Du kannst jeden Tag dich für das Leben entscheiden, was du heute leben möchtest. Es braucht keine Jahre an Vorbereitung und Abwägung. Es braucht nur eine Sekunde, in der du die Entscheidung für dich triffst und dann dein ganzes Handeln darauf richtest, genau das zu tun. Und schon findest du dich mitten in dem Leben deiner Vorstellung wieder.

Ich habe die letzten Jahre in Deutschland als Steuerberater gearbeitet und Eduard als CTA. Ich habe meinen Beruf geliebt und bin gerne in die Arbeit gegangen. Aber irgendwann kam der Zeitpunkt, in dem die Routine einkehrte. Und auch wenn man als Steuerberater stets mit neuen Dingen konfrontiert wird, bleiben es stets die gleichen Tagesabläufe.

Als wir nach Russland gezogen sind, haben wir für uns entschieden, dass wir hier ein anderes Leben führen möchten.

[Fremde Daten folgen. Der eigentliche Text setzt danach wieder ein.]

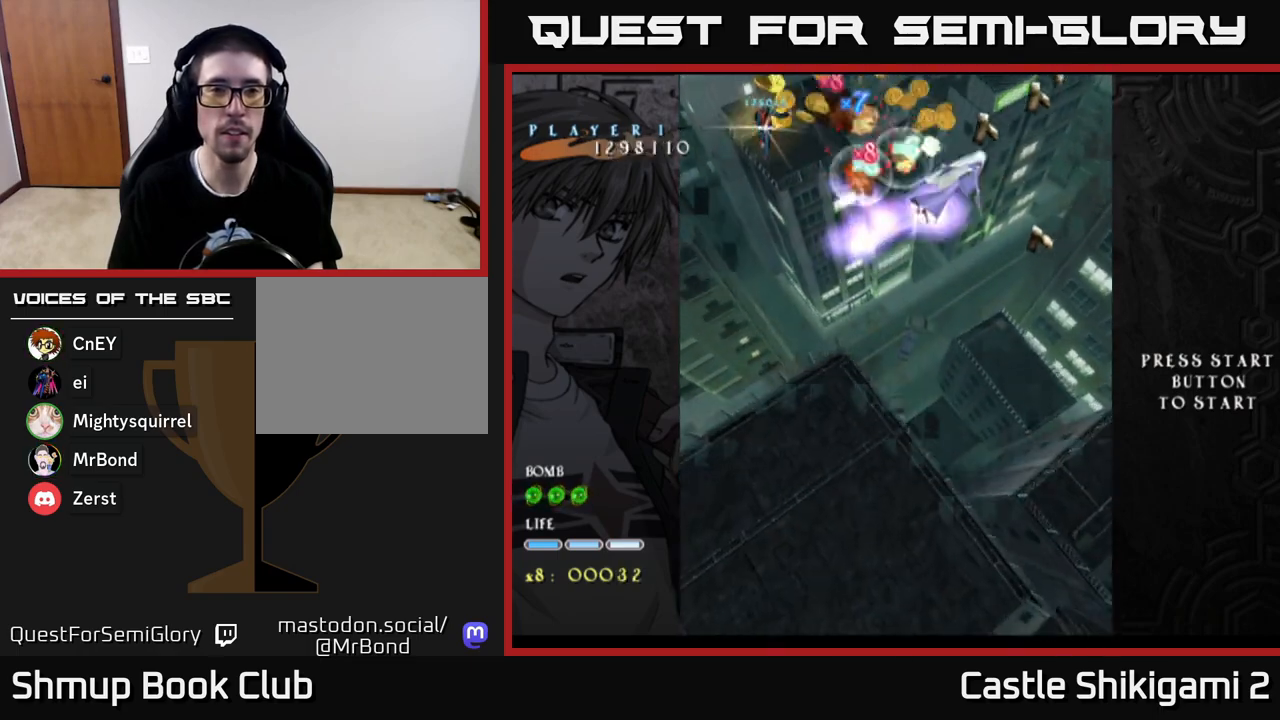
{"buttons": ["X", "DPAD_DOWN"], "left_stick": "center", "right_stick": "center", "events": [[300, "DPAD_DOWN", "down"]]}
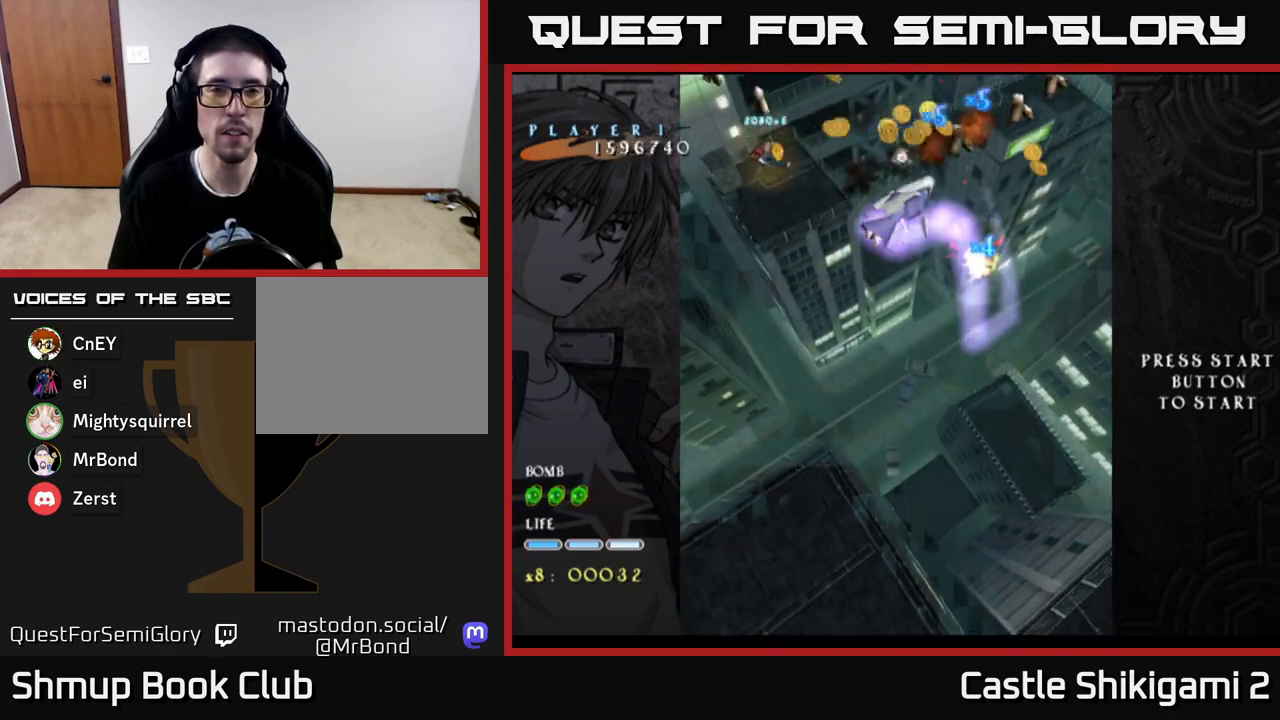
{"buttons": ["X"], "left_stick": "center", "right_stick": "center", "events": [[17, "DPAD_DOWN", "up"]]}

Mehr Freiheit, Spontanität und Selbstverantwortung sollten unser Leben bereichern.

Wir haben uns für Ausflüge mit dem Boot, Yogaunterricht und die Bewirtschaftung eines Obstgartens entschieden. Das zu verwirklichen wird uns die nächsten Jahre beschäftigen und darauf freuen wir uns jeden Tag.

Es kommt nicht darauf an, ob es dem Stereotyp eines soliden Berufs entspricht und was die anderen von deiner Wahl halten.

Am Ende zählt nur, dass du glücklich bist.